STM est une entreprise camerounaise créée en 2016, spécialisée dans la transformation semi-industrielle du manioc en amidon à usage industriel. Basée au Cameroun, elle ambitionne de devenir un acteur de référence dans la production locale d'amidon pour satisfaire la demande des industries agroalimentaires et des cartonneries, tant au niveau national que dans la zone CEMAC. L'entreprise transforme actuellement le manioc en amidon sec et sédiment et dispose d'un fort ancrage local avec un impact direct sur plus d'une centaine de petits producteurs.
Les entrepreneurs
La société STM a été créée en 2016 par trois actionnaires actifs :
- MAPO KAM TCHOUPE Chiara Lucia, fondatrice et gérante, est titulaire d'un Master en Management des Systèmes d'Information. Passionnée par l'agriculture depuis ses études, elle a conçu le projet STM durant son cursus universitaire avant de se former techniquement au Nigéria. Elle est reconnue pour son leadership, son écoute et sa résilience.
- Alex Pascal Tajo, chef du département agricole, est ingénieur agronome spécialisé en génie rural. Il apporte son expertise technique sur la filière manioc (variétés à haut rendement, tests de qualité des tubercules) et assure la gestion de l'approvisionnement ainsi que la maintenance des équipements.

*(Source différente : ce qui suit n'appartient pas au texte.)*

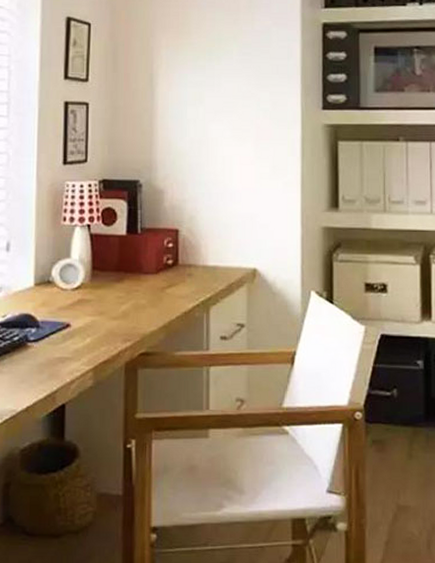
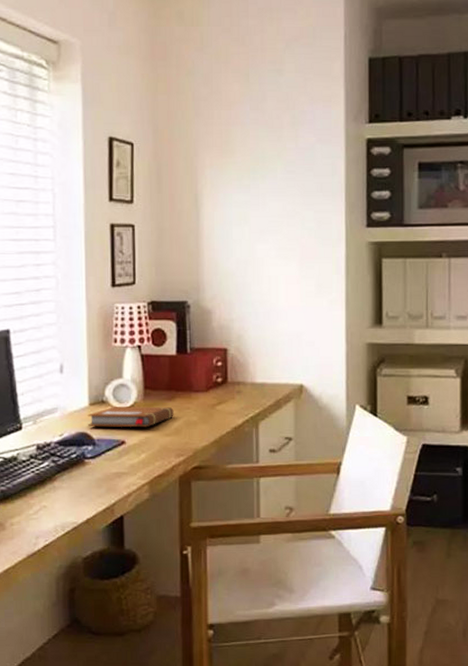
notebook: none [32,287,122,310] -> present [87,406,174,428]

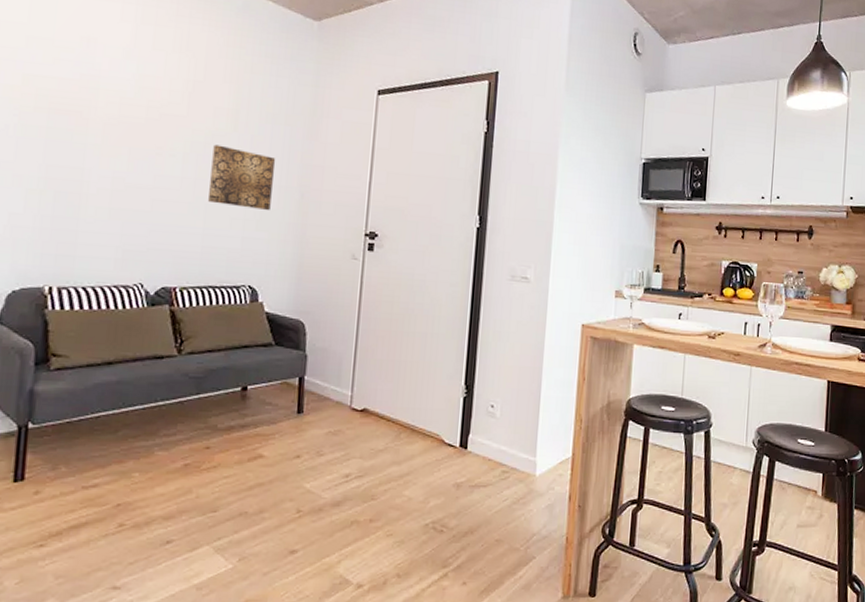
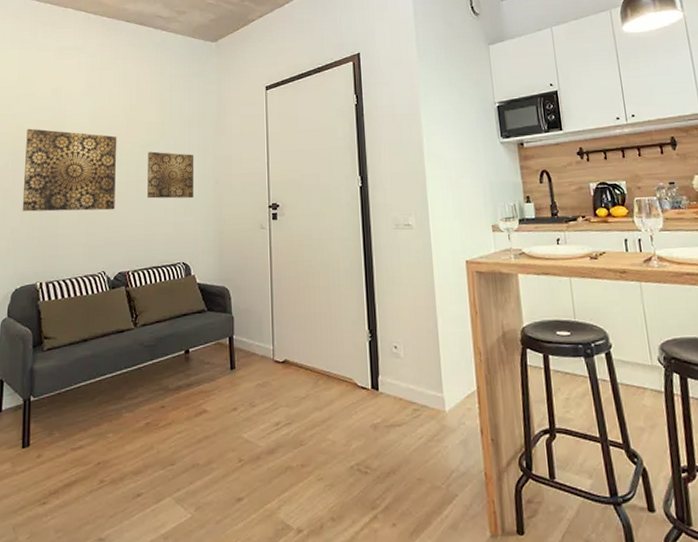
wall art: none [27,85,173,210] -> present [22,128,117,212]

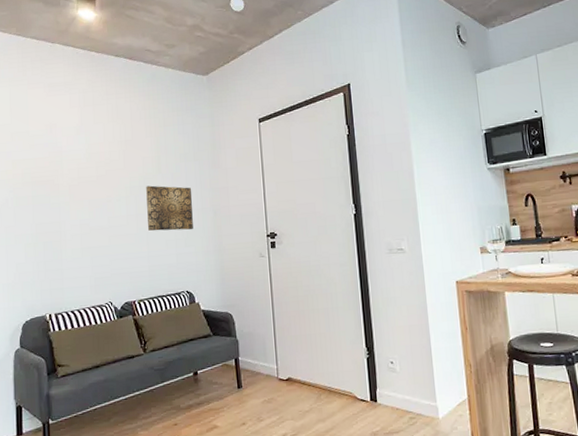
wall art: present [22,128,117,212] -> none [24,165,117,248]

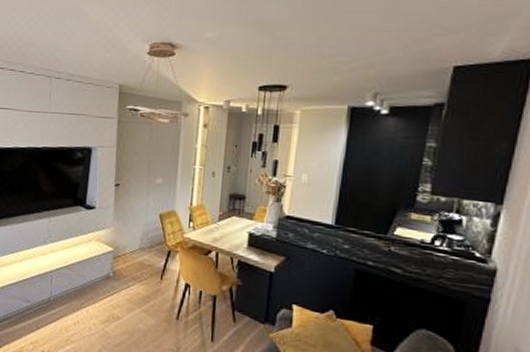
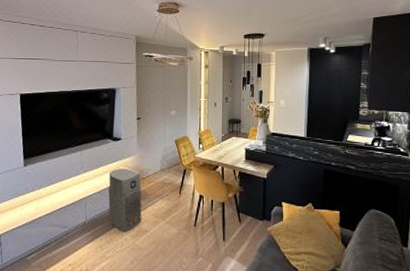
air purifier: none [77,241,116,315] -> present [108,168,142,232]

- Aurélio Tchoupe, membre du comité de gestion, est infirmier de formation avec une expérience internationale. Il est responsable du développement stratégique et commercial, assurant la veille sur les marchés et la définition des axes de croissance.
Partenariat avec I&P
STM est accompagnée par le programme I&P Accélération FARM. Ce partenariat vise à soutenir l'entreprise dans plusieurs domaines clés :
- Amélioration de la qualité et de la productivité : via l'acquisition de nouveaux équipements (séchage industriel, forage pour l'eau propre) et la mise en œuvre d'un plan qualité QHSE ;
- Renforcement des capacités : par des missions d'assistance technique en comptabilité, gestion de trésorerie et production ;
- Structuration juridique et gouvernance : avec notamment le projet de migration vers un nouveau statut juridique pour faciliter de futures levées de fonds ;
- Impact social et environnemental : en formalisant les relations avec les petits producteurs et en créant environ neuf nouveaux emplois.